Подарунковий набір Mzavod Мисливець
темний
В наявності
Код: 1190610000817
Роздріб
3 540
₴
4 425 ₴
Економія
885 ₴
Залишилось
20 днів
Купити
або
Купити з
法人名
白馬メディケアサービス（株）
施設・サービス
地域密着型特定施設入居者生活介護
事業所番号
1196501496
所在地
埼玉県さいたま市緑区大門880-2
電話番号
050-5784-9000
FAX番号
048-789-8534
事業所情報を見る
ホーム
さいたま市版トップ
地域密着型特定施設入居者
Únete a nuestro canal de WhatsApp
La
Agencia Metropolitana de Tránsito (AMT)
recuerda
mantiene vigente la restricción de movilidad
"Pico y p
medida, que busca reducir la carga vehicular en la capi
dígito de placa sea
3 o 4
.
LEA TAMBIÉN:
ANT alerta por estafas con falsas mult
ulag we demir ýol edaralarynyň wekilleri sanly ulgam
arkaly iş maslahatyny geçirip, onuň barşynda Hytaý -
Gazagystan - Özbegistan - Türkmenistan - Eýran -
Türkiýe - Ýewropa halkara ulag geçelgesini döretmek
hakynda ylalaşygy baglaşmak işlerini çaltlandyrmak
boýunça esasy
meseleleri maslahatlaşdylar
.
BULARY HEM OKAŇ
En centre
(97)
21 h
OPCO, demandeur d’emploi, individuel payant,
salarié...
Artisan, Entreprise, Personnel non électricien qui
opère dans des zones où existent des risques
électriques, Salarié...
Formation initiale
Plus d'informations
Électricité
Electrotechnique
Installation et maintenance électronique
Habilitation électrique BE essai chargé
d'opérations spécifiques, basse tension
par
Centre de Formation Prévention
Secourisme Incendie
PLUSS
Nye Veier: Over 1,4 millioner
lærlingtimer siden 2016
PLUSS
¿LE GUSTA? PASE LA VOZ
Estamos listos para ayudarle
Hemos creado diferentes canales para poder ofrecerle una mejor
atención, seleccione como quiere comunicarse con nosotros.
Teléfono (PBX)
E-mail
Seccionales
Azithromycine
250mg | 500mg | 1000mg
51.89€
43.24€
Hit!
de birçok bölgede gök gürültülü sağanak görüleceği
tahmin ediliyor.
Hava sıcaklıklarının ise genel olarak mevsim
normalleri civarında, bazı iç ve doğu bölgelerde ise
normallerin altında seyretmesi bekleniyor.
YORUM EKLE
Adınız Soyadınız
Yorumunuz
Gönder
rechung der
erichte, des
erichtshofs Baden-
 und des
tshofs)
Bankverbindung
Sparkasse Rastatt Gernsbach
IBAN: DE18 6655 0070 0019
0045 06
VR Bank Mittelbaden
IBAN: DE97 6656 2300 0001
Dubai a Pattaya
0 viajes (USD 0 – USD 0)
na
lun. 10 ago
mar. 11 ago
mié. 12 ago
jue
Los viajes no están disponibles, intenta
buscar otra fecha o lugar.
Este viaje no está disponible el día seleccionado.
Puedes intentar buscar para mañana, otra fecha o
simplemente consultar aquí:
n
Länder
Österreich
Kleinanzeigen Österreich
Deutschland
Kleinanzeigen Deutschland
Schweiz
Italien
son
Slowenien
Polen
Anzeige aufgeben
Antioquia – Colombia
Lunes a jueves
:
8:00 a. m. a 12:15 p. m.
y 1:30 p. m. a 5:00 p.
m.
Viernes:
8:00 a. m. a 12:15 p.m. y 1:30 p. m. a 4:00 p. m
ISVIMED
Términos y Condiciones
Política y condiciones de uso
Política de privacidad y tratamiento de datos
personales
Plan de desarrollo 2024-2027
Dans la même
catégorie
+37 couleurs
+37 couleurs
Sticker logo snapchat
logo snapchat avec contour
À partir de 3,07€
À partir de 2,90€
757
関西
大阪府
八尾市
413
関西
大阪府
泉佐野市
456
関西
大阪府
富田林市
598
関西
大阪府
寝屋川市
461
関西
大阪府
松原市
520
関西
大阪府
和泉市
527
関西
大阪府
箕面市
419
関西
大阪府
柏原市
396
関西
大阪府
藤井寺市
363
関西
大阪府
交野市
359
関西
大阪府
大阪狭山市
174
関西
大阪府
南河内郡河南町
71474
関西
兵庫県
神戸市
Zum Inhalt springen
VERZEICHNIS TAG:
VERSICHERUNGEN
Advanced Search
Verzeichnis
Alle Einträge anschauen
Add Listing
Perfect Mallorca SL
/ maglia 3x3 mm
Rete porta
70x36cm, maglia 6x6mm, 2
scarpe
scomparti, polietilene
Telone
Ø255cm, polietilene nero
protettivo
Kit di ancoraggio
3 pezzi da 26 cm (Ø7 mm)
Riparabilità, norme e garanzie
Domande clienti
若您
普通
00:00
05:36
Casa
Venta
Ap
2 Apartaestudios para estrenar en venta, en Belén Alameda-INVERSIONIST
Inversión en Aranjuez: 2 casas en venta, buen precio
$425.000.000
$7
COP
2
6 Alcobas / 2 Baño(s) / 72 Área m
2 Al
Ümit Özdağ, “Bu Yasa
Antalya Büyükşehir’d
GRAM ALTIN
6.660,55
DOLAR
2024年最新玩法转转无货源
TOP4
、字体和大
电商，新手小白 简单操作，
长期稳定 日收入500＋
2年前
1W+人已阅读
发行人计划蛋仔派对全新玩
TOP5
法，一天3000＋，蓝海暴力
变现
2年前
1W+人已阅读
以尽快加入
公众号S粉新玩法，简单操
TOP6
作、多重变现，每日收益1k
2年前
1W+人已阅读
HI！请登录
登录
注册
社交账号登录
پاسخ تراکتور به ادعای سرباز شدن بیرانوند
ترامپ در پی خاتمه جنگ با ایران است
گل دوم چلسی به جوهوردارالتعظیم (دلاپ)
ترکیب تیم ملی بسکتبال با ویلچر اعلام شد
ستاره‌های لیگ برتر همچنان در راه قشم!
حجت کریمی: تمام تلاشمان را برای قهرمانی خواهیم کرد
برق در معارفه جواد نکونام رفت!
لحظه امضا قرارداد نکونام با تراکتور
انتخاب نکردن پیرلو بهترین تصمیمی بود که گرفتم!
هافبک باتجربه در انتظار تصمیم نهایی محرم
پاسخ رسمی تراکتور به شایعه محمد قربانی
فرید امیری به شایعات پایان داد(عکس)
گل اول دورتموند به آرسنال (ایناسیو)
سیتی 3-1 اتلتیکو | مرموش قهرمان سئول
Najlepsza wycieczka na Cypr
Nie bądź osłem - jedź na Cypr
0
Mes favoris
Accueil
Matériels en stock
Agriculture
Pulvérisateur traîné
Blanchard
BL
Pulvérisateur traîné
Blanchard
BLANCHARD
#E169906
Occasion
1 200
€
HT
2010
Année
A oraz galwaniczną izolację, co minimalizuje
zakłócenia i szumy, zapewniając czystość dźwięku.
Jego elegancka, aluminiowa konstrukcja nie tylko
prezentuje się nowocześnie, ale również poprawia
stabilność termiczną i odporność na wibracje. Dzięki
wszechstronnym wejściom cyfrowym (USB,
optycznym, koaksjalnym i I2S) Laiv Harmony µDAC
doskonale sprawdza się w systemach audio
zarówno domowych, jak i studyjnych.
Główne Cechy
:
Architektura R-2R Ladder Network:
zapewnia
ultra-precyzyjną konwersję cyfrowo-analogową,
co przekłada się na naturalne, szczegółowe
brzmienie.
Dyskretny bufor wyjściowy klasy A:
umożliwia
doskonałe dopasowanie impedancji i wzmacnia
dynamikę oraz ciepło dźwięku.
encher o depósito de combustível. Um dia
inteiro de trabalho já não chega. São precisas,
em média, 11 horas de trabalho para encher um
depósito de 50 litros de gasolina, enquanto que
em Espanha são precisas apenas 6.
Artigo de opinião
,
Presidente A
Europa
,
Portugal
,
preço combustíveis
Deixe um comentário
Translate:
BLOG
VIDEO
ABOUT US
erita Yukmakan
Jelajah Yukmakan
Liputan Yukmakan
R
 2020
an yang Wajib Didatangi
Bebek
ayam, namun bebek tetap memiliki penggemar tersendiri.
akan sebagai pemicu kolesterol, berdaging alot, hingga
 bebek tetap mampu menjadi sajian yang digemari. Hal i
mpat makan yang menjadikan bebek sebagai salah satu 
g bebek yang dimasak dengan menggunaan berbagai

● TRY IT
Considering only the material above, set down every line from the one with "پاسخ تراکتور به ادعای سرباز شدن بیرانوند" to the one with "zakłócenia i szumy, zapewniając", inclusive, exactly as written.

● FINAL ANSWER
پاسخ تراکتور به ادعای سرباز شدن بیرانوند
ترامپ در پی خاتمه جنگ با ایران است
گل دوم چلسی به جوهوردارالتعظیم (دلاپ)
ترکیب تیم ملی بسکتبال با ویلچر اعلام شد
ستاره‌های لیگ برتر همچنان در راه قشم!
حجت کریمی: تمام تلاشمان را برای قهرمانی خواهیم کرد
برق در معارفه جواد نکونام رفت!
لحظه امضا قرارداد نکونام با تراکتور
انتخاب نکردن پیرلو بهترین تصمیمی بود که گرفتم!
هافبک باتجربه در انتظار تصمیم نهایی محرم
پاسخ رسمی تراکتور به شایعه محمد قربانی
فرید امیری به شایعات پایان داد(عکس)
گل اول دورتموند به آرسنال (ایناسیو)
سیتی 3-1 اتلتیکو | مرموش قهرمان سئول
Najlepsza wycieczka na Cypr
Nie bądź osłem - jedź na Cypr
0
Mes favoris
Accueil
Matériels en stock
Agriculture
Pulvérisateur traîné
Blanchard
BL
Pulvérisateur traîné
Blanchard
BLANCHARD
#E169906
Occasion
1 200
€
HT
2010
Année
A oraz galwaniczną izolację, co minimalizuje
zakłócenia i szumy, zapewniając czystość dźwięku.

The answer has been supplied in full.